When siblings Ben and Max Goldberg left Nashville, their hometown of nearly 15 years, to attend college out of state, they grew accustomed to hearing jokes about Nashville's reputation as a Southern flyover city.
"I remember someone asked me if we had electricity," Max says.
Ten years later, Nashville (and the Goldberg brothers) have grown up. The Music City was named the No. 5 city for startup growth this year by the Kauffman Foundation. It's also becoming an increasingly popular place to live--the city's population has grown by nearly 10 percent since 2010.
Sitting smack dab in the middle of this resurgence are Ben and Max, now 36 and 33 respectively, who have built a hospitality empire in Nashville that's helping bolster the idea that the vibrant city is more than just a town for country music lovers.
Strategic Hospitality creates what they like to call "social destinations." They open their first restaurant, a burger joint called Paradise Park, in 2007. But since then, the Goldbergs have opened casual lounges like Pinewood Social, an "everyman's country club" with bocce ball courts and a swimming pool in lieu of a golf course, as well as fine-dining establishments like The Catbird Seat, which is known for tasting menus that run $115 a person.
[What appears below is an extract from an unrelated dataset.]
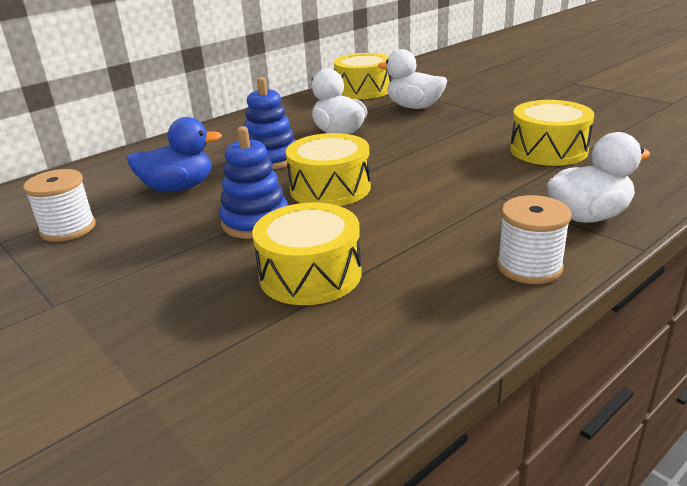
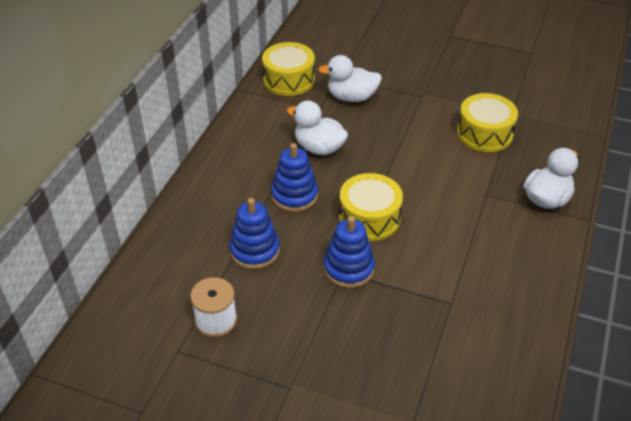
camera: 30 degrees left, 15 degrees up
(178, 188) = (255, 250): blue duck -> blue stacking toy
(310, 274) = (426, 304): yellow drum -> none
(529, 267) = (541, 255): white spool -> none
This week the Goldbergs will open their tenth concept together, a miniature golf course called the Country Club at the Band Box.
"If you ask most of the folks in Nashville between their early 20s and mid 40s, everybody would probably know at least three or four of the Goldbergs' bars or restaurants," says Brad Smith, CEO and co-founder of Nashville-based Aspire Health, one of the city's most prominent health care startups.
More than just a country music town
Before co-founding Aspire Health in 2011, Brad Smith served as the Chief of Staff of Tennessee's Department of Economic Development in the mid-2000s, around the time when the Goldbergs were opening their first restaurant. He estimates that about half of the people and businesses he met with who were considering making the move to Nashville thought of the city as an up-and-coming place, while the other half still thought of Nashville as a "country music, almost backwards town," and weren't sure if the city would fit their needs.
Now he says that Nashville's reputation has grown even more in the last five years and he has no problem recruiting talent from both coasts to come to Nashville.
"It's a nice place for work-life balance--in Nashville if you work 80 hours a week, people think you're the hardest working person they've ever met," Smith says.
To be sure, Nashville, like many fledgling startup communities, could still use more access to capital and an even larger talent pool. Restaurants, of course, can't fill those gaping holes--but they can help boost a city's reputation as both a great place to work and live and that's partly what inspired the Goldbergs.
"It's a very visible, tangible way to see what's going on in a city," says Ben.
Ben was the first Goldberg to move back to Nashville in 2002 and to get into the bar and restaurant business. He opened his first bar, a chic nightclub called BarTwenty 3, with a couple of friends and it wound up on Conde Nast Traveler's list of top 30 nightlife spots in the world in 2004. His success helped convince Max to move from New York City and join him on their first restaurant venture.
Each item in Strategic Hospitality's portfolio represents a "snapshot" of a place that Max and Ben were at in their lives at the time. They believe that if they think a certain type of restaurant or bar is missing in Nashville, chances are, someone else thinks it is too.
Their first restaurant, Paradise Park, was a late-night diner designed to satisfy the 2 a.m. cravings of twenty-somethings. The Patterson House followed shortly after in 2009, after Max was missing the craft cocktail bars he used to frequent in New York.
"They understand what cultural aspects that they bring to that community through each of their different venues," says Sam Lingo, the President and COO of Nashville's Entrepreneurship Center, a nonprofit that helps mentor aspiring business owners in the city. Pinewood Social, for example, is popular among entrepreneurs in particular--the venue is home to a co-working space, a coffee shop, a bar, and a restaurant that allows startups to hold both casual and formal meetings, before getting back to work.
'A rising tide that floats all boats'
The brothers insist that they're only in the restaurant business for their love of hospitality --"we want to create spaces that make people feel warm and welcome" and "we've never opened a place solely to make money," say. Even so, they've built a big business in Nashville. While the Goldbergs declined to share specific revenue numbers, they say that Strategic Hospitality's annual revenue is now "north of $20 million." The company also says that it has created 504 full-time and part-time jobs since it first opened in Paradise Park in 2007.
As Strategic Hospitality has grown from one diner to a hospitality empire, Benjamin and Max say they've become more aware of how much a role they play in boosting Nashville's economy, so they try to work with local vendors and creators whenever possible. When they opened the Band Box, an outdoor lounge and bar located in First Tennessee Park, Nashville's minor league baseball stadium, they used local butchers and farmers to help them serve elevated stadium food fare. And when they developed their new miniature golf course, they enlisted a local Nashville artist to design each hole.
"When you have a lot of like-minded individuals that are taking risks on themselves and doing what they want to do, you tend to build a camaraderie amongst one another," says Ben. It's "a rising tide that floats all boats."